### Your objective
Go through the entries below and say how many lines hold the word "POLÍTICA". Nothing else is needed.

(Information shown begins)

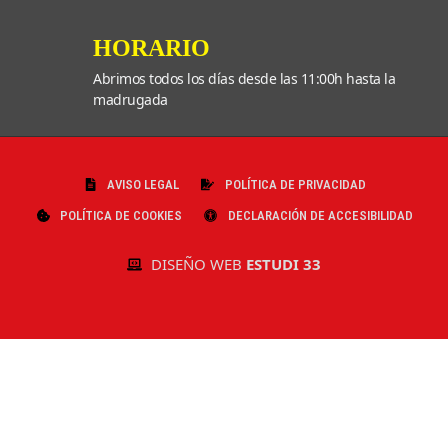
HORARIO
Abrimos todos los días desde las 11:00h hasta la
madrugada
AVISO LEGAL
POLÍTICA DE PRIVACIDAD
POLÍTICA DE COOKIES
DECLARACIÓN DE ACCESIBILIDAD
DISEÑO WEB
ESTUDI 33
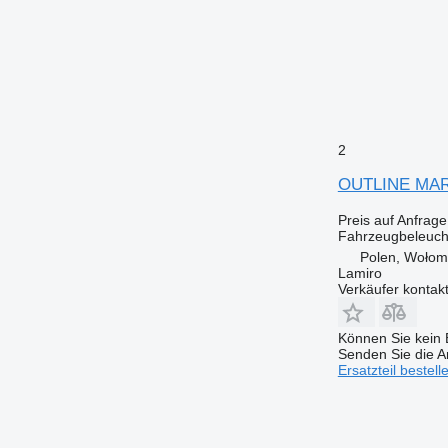
2
OUTLINE MARK
Preis auf Anfrage
Fahrzeugbeleucht
Polen, Wołom
Lamiro
Verkäufer kontak
Können Sie kein E
Senden Sie die An
Ersatzteil bestell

(Information shown ends)

### The completed task
2